TASK BRIEF: In the entries that follow, find every line containing "Sultanları" and copy it.

(Transcribed page contents)
┄┄┄┄┄┄┄┄┄┄

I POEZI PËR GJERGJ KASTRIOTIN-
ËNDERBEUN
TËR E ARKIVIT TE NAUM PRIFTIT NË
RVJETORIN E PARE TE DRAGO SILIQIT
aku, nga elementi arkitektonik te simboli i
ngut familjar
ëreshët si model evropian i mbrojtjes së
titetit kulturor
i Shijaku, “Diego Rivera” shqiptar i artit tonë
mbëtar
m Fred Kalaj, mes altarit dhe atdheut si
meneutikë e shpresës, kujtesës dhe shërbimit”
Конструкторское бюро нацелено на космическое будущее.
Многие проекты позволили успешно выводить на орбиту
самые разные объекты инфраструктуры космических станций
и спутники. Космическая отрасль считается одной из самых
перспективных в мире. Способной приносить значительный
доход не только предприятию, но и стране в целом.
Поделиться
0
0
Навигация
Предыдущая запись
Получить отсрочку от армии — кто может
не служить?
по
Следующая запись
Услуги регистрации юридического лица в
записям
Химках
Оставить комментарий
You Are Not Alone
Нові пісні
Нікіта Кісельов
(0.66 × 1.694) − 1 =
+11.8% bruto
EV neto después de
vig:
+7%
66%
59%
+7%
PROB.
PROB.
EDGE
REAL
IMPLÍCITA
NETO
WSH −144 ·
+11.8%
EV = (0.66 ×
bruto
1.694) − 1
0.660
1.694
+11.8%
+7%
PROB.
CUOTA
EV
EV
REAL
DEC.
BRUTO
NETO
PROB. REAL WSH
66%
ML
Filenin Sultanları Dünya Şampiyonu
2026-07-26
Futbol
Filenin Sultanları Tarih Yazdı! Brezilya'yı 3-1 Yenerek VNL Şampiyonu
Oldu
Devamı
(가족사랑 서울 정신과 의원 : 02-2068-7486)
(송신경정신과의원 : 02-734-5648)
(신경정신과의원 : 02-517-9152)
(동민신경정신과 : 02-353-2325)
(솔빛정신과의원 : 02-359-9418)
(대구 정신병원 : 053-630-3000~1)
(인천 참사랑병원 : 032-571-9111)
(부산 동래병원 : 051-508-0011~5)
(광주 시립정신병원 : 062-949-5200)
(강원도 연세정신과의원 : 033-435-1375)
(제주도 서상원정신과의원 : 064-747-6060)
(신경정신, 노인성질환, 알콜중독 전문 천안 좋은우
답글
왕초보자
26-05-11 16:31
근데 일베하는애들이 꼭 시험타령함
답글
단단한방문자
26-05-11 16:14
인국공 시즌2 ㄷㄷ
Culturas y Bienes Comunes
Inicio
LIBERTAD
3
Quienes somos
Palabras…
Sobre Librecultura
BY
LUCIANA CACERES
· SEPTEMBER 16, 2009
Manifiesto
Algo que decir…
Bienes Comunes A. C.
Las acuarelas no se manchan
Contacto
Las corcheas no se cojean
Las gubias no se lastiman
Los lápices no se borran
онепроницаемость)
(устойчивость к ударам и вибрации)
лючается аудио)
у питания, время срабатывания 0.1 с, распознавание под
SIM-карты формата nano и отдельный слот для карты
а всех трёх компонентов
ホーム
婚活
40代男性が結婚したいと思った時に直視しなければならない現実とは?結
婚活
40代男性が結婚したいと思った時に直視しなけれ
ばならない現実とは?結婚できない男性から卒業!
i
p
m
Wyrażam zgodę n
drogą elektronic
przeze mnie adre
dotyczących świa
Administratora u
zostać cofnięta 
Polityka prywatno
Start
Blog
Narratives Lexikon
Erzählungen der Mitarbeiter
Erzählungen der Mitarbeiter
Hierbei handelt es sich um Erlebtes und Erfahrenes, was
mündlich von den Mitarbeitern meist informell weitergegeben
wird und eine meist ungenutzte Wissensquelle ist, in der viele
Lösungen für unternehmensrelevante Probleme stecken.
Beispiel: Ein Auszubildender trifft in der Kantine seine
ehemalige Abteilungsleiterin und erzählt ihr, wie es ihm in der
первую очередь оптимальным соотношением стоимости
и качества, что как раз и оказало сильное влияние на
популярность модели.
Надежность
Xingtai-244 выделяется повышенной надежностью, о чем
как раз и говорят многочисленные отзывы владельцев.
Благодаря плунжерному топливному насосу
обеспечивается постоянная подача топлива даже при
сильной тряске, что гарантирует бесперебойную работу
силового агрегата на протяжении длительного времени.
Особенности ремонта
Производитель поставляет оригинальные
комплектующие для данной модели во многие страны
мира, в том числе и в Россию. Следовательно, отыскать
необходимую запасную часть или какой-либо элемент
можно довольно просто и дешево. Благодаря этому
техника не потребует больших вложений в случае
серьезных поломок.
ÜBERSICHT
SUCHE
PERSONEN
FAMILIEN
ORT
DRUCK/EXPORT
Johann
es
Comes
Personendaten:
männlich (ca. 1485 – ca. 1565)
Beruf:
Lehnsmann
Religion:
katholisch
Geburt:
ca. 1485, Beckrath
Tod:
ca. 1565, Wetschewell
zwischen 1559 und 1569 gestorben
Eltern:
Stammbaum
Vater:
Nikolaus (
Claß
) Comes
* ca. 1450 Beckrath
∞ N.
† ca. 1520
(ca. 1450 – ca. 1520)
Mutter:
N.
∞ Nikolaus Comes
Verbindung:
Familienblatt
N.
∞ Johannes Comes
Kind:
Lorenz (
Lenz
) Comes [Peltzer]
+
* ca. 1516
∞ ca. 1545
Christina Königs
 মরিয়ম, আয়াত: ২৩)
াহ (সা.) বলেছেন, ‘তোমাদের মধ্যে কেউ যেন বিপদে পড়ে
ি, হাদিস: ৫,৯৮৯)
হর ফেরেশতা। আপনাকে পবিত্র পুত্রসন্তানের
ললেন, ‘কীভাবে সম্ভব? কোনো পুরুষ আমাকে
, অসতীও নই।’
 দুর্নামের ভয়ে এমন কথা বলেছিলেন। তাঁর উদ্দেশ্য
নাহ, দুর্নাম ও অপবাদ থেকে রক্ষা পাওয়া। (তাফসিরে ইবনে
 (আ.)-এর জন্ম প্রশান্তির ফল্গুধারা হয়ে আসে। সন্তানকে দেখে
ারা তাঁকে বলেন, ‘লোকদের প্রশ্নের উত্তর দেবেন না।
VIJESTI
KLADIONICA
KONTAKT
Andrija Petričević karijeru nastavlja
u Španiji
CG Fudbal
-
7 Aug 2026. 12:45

┄┄┄┄┄┄┄┄┄┄

EXERCISE RESPONSE:
Filenin Sultanları Dünya Şampiyonu
Filenin Sultanları Tarih Yazdı! Brezilya'yı 3-1 Yenerek VNL Şampiyonu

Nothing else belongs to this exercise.